The idea that it's about literal Queen Jane Seymour has struck me as even more farfetched, though there's something vaguely interesting about thinking that the "smell of roses" has something to do with the War of the Roses, and that he was being extra special clever referring to "all her children" starting to resent her (when she died of complications from the birth of her only child.)


Naaaaah, that's crazy talk.


I have thought that it might have more than a little to do with Edie Sedgwick.

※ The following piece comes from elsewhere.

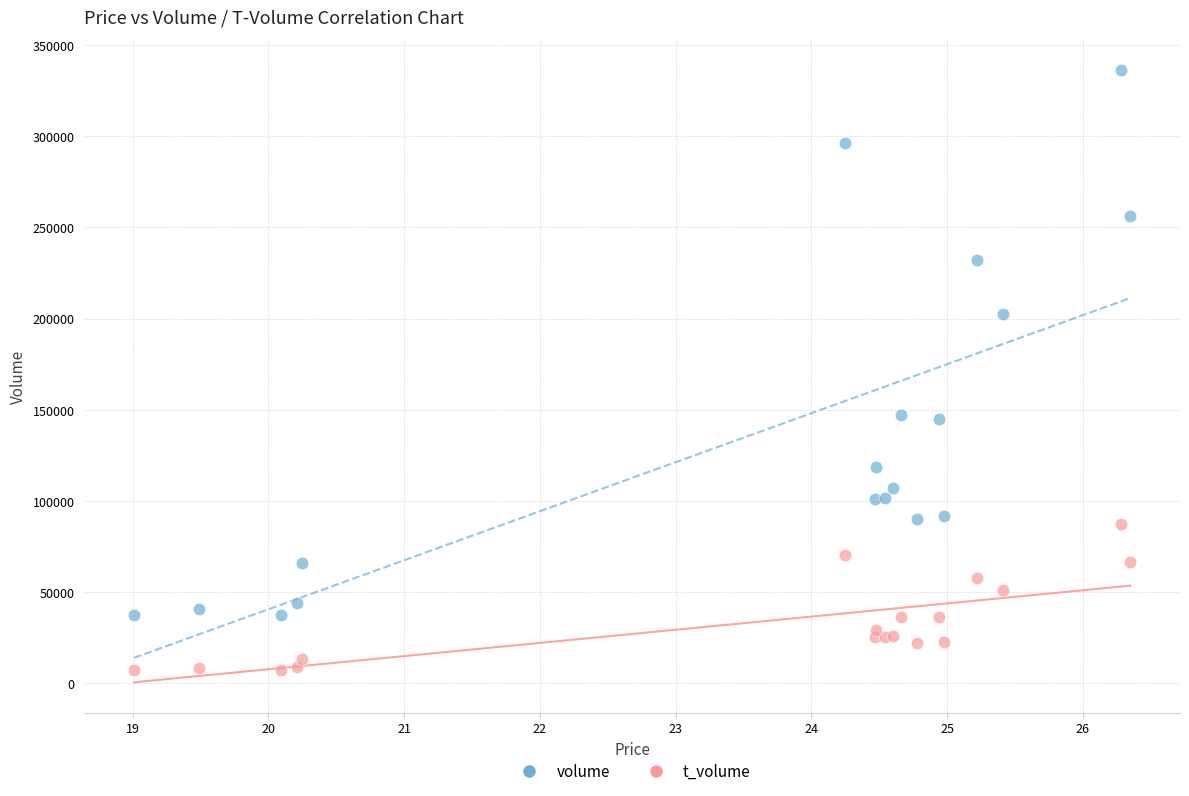

Which series reaches the maximum Y coordinate?

volume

But I am intrigued by the notion I came across while scouring the internets the other day that it might not be this Factory Girl, but actually the Boy who started the Factory, Andy Warhol himself, who's being addressed in the song.  I picked up the idea from one of the sites out there (cheese factories themselves, for the most part) devoted to picking apart song meanings, with a guy calling himself LuckyTown making the case.  Further steps down the rabbit hole led me to this interview Nora Ephron did with Dylan around the time the song came out - it is vintage Bob being random and chaotic and anything but serious or straightforward, but it does contain the quip "Queen Jane is a man."  And he offers this mini rant on art and accessibility:
Great paintings shouldn't be in museums. Have you ever been in a museum? Museums are cemetaries. Paintings should be on the walls of restaurants, in dime stores, in gas stations, in men's rooms. Great paintings should be where people hang out. The only thing where it's happening is on radio and records, that's where people hang out. You can't see great paintings. You pay half a million and hang one in your house and one guest sees it. That's not art. That's a shame, a crime. Music is the only thing that's in tune with what's happening. It's not in book form, it's not on the stage. All this art they've been talking about is nonexistent. It just remains on the shelf. It doesn't make anyone happier. Just think how many people would really feel great if they could see a Picasso in their daily diner. It's not the bomb that has to go, man, it's the museums.
SO - is it possible that this is an offer/invitation to the artist of plastic (inevitable) repetition who ran the Factory where his kinda sorta girlfriend spent a lot of her time?
When your mother sends back all your invitations
And your father to your sister he explains
That you're tired of yourself and all of your creations
Won't you come see me, Queen Jane?
Won't you come see me, Queen Jane?

Now when all of the flower ladies want back what they have lent you
And the smell of their roses does not remain
And all of your children start to resent you
Won't you come see me, Queen Jane?
Won't you come see me, Queen Jane?

Now when all the clowns that you have commissioned
Have died in battle or in vain
And you're sick of all this repetition
Won't you come see me, Queen Jane?
Won't you come see me, Queen Jane?

Oh when all of your advisers heave their plastic
At your feet to convince you of your pain
Trying to prove that your conclusions should be more drastic
Won't you come see me, Queen Jane?
Won't you come see me, Queen Jane?

Now when all of the bandits that you turn your other cheek to
All lay down their bandanas and complain
And you want somebody you don't have to speak to
Won't you come see me, Queen Jane?
Ah, Won't you come see me, Queen Jane?

Just askin'.

Friday, April 05, 2013

Long Week

Which included Cory's birthday, and the birth of this little one.


And now there's a little extra-special Friday-ness in the air.

Off to rehearsal.  Have a good weekend.